■ INSTRUCTIONS TO FOLLOW
Rewrite the entries below, changing every "common name" to "vernacular name" and leaving everything else as it is.

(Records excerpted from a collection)
_ _ _ _ _

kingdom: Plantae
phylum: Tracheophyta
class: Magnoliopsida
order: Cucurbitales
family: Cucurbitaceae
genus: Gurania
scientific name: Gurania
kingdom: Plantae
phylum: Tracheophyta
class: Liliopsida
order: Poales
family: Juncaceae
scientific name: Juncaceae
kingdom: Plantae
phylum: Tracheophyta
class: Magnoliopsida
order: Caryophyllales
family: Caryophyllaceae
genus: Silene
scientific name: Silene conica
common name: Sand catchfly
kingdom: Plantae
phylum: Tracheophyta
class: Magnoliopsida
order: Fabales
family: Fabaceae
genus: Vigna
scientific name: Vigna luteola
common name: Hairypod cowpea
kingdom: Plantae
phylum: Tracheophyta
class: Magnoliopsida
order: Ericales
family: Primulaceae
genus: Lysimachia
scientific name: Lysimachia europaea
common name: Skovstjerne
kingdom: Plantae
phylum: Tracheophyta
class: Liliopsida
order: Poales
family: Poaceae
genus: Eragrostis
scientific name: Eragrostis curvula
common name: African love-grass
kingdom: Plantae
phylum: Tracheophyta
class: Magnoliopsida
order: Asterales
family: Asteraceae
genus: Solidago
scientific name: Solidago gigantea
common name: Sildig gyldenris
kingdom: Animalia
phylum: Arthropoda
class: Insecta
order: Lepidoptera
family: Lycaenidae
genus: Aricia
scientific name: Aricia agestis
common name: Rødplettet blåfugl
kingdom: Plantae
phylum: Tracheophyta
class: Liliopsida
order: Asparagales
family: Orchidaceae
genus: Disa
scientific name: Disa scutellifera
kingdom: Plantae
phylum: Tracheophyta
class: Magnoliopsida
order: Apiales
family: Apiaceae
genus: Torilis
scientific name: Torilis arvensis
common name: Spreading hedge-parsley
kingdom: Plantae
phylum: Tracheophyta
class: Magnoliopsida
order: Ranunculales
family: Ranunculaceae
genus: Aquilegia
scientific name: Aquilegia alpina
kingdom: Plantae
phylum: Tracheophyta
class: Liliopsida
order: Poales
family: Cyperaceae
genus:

_ _ _ _ _

■ OUTPUT BELOW
kingdom: Plantae
phylum: Tracheophyta
class: Magnoliopsida
order: Cucurbitales
family: Cucurbitaceae
genus: Gurania
scientific name: Gurania
kingdom: Plantae
phylum: Tracheophyta
class: Liliopsida
order: Poales
family: Juncaceae
scientific name: Juncaceae
kingdom: Plantae
phylum: Tracheophyta
class: Magnoliopsida
order: Caryophyllales
family: Caryophyllaceae
genus: Silene
scientific name: Silene conica
vernacular name: Sand catchfly
kingdom: Plantae
phylum: Tracheophyta
class: Magnoliopsida
order: Fabales
family: Fabaceae
genus: Vigna
scientific name: Vigna luteola
vernacular name: Hairypod cowpea
kingdom: Plantae
phylum: Tracheophyta
class: Magnoliopsida
order: Ericales
family: Primulaceae
genus: Lysimachia
scientific name: Lysimachia europaea
vernacular name: Skovstjerne
kingdom: Plantae
phylum: Tracheophyta
class: Liliopsida
order: Poales
family: Poaceae
genus: Eragrostis
scientific name: Eragrostis curvula
vernacular name: African love-grass
kingdom: Plantae
phylum: Tracheophyta
class: Magnoliopsida
order: Asterales
family: Asteraceae
genus: Solidago
scientific name: Solidago gigantea
vernacular name: Sildig gyldenris
kingdom: Animalia
phylum: Arthropoda
class: Insecta
order: Lepidoptera
family: Lycaenidae
genus: Aricia
scientific name: Aricia agestis
vernacular name: Rødplettet blåfugl
kingdom: Plantae
phylum: Tracheophyta
class: Liliopsida
order: Asparagales
family: Orchidaceae
genus: Disa
scientific name: Disa scutellifera
kingdom: Plantae
phylum: Tracheophyta
class: Magnoliopsida
order: Apiales
family: Apiaceae
genus: Torilis
scientific name: Torilis arvensis
vernacular name: Spreading hedge-parsley
kingdom: Plantae
phylum: Tracheophyta
class: Magnoliopsida
order: Ranunculales
family: Ranunculaceae
genus: Aquilegia
scientific name: Aquilegia alpina
kingdom: Plantae
phylum: Tracheophyta
class: Liliopsida
order: Poales
family: Cyperaceae
genus:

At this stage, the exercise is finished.